● EXERCISE DIRECTIONS: The answer is an exact repetition of every entry, with all images left out.

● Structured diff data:
╭──

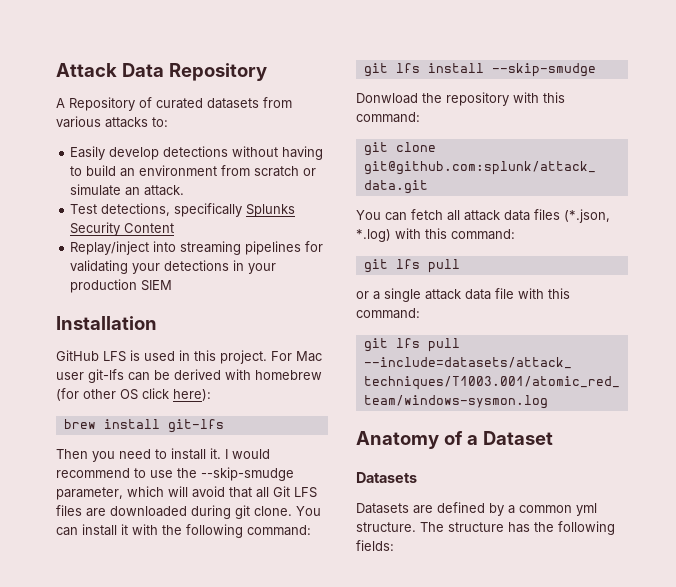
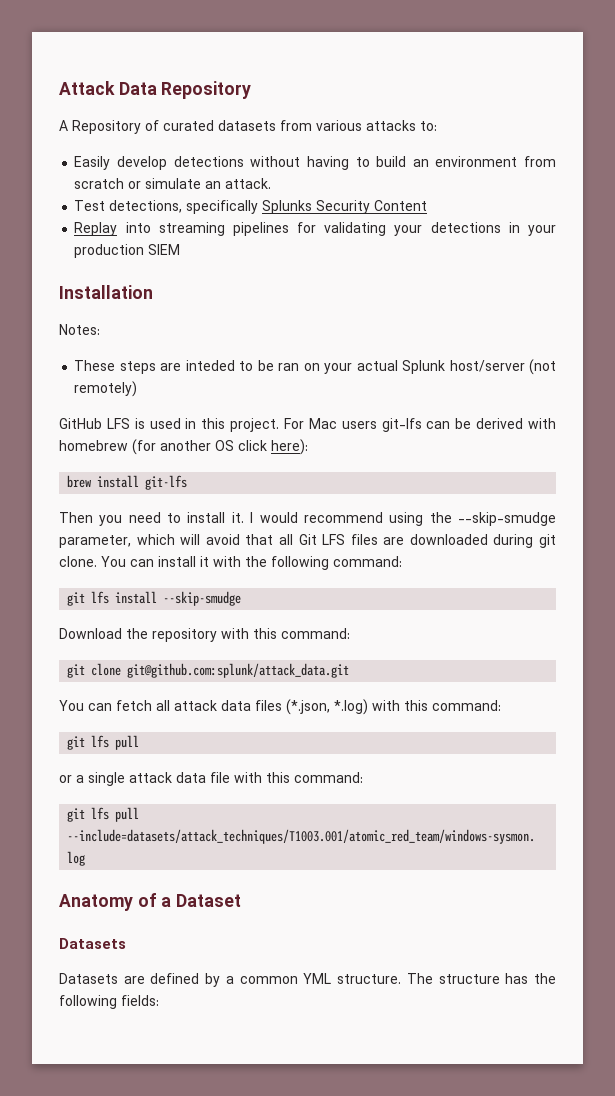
[70,241,150,255] Replay/inject -> [74,222,118,236] Replay
(157, 323) none -> [59,324,100,335] [74,359,557,375] [74,381,138,397] // Notes: // These steps are inteded to be ran on your actual Splunk host/server (not remotely)
[56,372,84,380] user -> [341,421,377,429] users
[83,389,116,399] other -> [160,440,211,451] another
[134,468,173,478] to use -> [389,512,424,526] using
[356,93,418,104] Donwload -> [59,628,122,639] Download
[576,503,597,516] yml -> [303,973,332,984] YML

╰──

● EXERCISE RESULT:
[70,241,150,255] Replay/inject -> [74,222,118,236] Replay
(157, 323) none -> [59,324,100,335] [74,359,557,375] [74,381,138,397] // Notes: // These steps are inteded to be ran on your actual Splunk host/server (not remotely)
[56,372,84,380] user -> [341,421,377,429] users
[83,389,116,399] other -> [160,440,211,451] another
[134,468,173,478] to use -> [389,512,424,526] using
[356,93,418,104] Donwload -> [59,628,122,639] Download
[576,503,597,516] yml -> [303,973,332,984] YML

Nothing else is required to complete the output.